(Source texts of formatted documents)
****

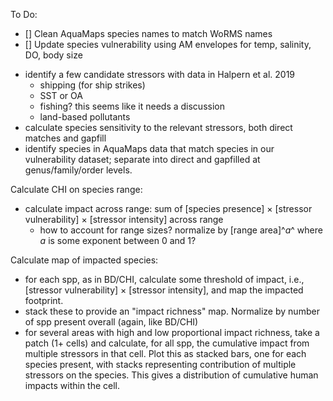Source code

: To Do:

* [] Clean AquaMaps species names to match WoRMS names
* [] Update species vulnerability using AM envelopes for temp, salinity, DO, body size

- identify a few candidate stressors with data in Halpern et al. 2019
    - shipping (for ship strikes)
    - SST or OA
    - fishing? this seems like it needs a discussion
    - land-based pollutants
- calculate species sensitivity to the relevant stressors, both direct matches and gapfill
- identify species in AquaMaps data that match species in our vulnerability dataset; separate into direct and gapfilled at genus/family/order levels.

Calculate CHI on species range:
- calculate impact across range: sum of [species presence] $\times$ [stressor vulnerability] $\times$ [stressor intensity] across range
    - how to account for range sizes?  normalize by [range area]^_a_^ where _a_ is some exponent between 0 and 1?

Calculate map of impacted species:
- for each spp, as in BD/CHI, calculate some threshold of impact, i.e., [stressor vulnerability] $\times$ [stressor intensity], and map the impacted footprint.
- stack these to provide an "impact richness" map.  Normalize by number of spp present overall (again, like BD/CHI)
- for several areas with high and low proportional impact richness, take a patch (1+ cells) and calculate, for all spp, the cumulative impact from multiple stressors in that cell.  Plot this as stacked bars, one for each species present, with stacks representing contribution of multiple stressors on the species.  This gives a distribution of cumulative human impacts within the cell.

****

## About this task
Please reproduce, exactly as they appear above, the lines from the line containing "Calculate CHI on" up to and including the line containing "- for each spp, as".

## The answer
Calculate CHI on species range:
- calculate impact across range: sum of [species presence] $\times$ [stressor vulnerability] $\times$ [stressor intensity] across range
    - how to account for range sizes?  normalize by [range area]^_a_^ where _a_ is some exponent between 0 and 1?

Calculate map of impacted species:
- for each spp, as in BD/CHI, calculate some threshold of impact, i.e., [stressor vulnerability] $\times$ [stressor intensity], and map the impacted footprint.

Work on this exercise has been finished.